— Ушел! — сказал он Анисье.
— А обедать будет?
— Кто его знает? — сонно отвечал Захар.
Захар все такой же: те же огромные бакенбарды, небритая борода, тот же серый жилет и прореха на сюртуке, но он женат на Анисье, вследствие ли разрыва с кумой или так, по убеждению, что человек должен быть женат, он женился и, вопреки пословице, не переменился.
Штольц познакомил Обломова с Ольгой и ее теткой. Когда Штольц привел Обломова в дом к Ольгиной тетке в первый раз, там были гости. Обломову было тяжело и, по обыкновению, неловко.
«Хорошо бы перчатки снять, — думал он, — ведь в комнате тепло. Как я отвык от всего!..»
Штольц сел подле Ольги, которая сидела одна, под лампой, поодаль от чайного стола, опершись спиной на кресло, и мало занималась тем, что вокруг нее происходило.
Она очень обрадовалась Штольцу, хотя глаза ее не зажглись блеском, щеки не запылали румянцем, но по всему лицу разлился ровный, покойный свет и явилась улыбка.
Она называла его другом, любила за то, что он всегда смешил ее и не давал скучать, но немного и боялась, потому что чувствовала себя слишком ребенком перед ним.
Когда у ней рождался в уме вопрос, недоумение, она не вдруг решалась поверить ему: он был слишком далеко впереди ее, слишком выше ее, так что самолюбие ее иногда страдало от этой недозрелости, от расстояния в их уме и летах.
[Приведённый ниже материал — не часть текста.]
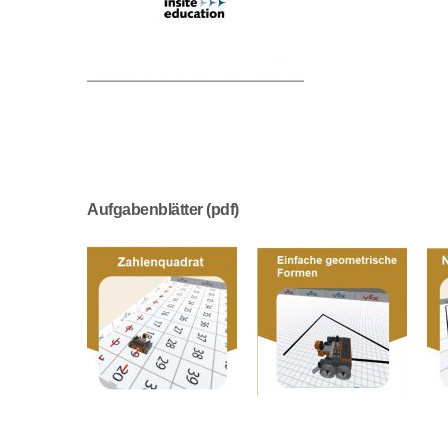
Aufgabenblätter (pdf)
Штольц тоже любовался ею бескорыстно, как чудесным созданием, с благоухающею свежестью ума и чувств. Она была в глазах его только прелестный, подающий большие надежды ребенок.
Штольц, однакож, говорил с ней охотнее и чаще, нежели с другими женщинами, потому что она, хотя бессознательно, но шла простым, природным путем жизни и по счастливой натуре, по здравому, не перехитренному воспитанию не уклонялась от естественного проявления мысли, чувства, воли, даже до малейшего, едва заметного движения глаз, губ, руки.
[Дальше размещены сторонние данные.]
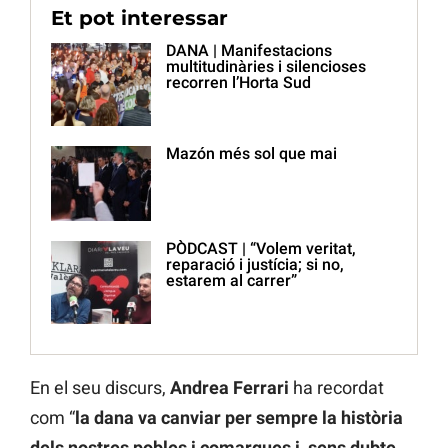
Et pot interessar
DANA | Manifestacions
multitudinàries i silencioses
recorren l’Horta Sud
Mazón més sol que mai
PÒDCAST | “Volem veritat,
reparació i justícia; si no,
estarem al carrer”
En el seu discurs,
Andrea Ferrari
ha recordat
com “
la dana va canviar per sempre la història
dels nostres pobles i comarques i, sens dubte,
Не оттого ли, может быть, шагала она так уверенно по этому пути, что по временам слышала рядом другие, еще более уверенные шаги «друга», которому верила, и с ними соразмеряла свои шаг.
Как бы то ни было, но в редкой девице встретишь такую простоту и естественную свободу взгляда, слова, поступка. У ней никогда не прочтешь в глазах: «теперь я подожму немного губу и задумаюсь — я так недурна. Взгляну туда и испугаюсь, слегка вскрикну, сейчас подбегут ко мне. Сяду у фортепьяно и выставлю чуть-чуть кончик ноги»…
Ни жеманства, ни кокетства, никакой лжи, никакой мишуры, ни умысла! Зато ее и ценил почти один Штольц, зато не одну мазурку просидела она одна, не скрывая скуки, зато, глядя на нее, самые любезные из молодых людей были неразговорчивы, не зная, что и как сказать ей…
Одни считали ее простой, недальней, неглубокой, потому что не сыпались с языка ее ни мудрые сентенции о жизни, о любви, ни быстрые, неожиданные и смелые реплики, ни вычитанные или подслушанные суждения о музыке и литературе: говорила она мало, и то свое, неважное — и ее обходили умные и бойкие «кавалеры», небойкие, напротив, считали ее слишком мудреной и немного боялись. Один Штольц говорил с ней без умолка и смешил ее.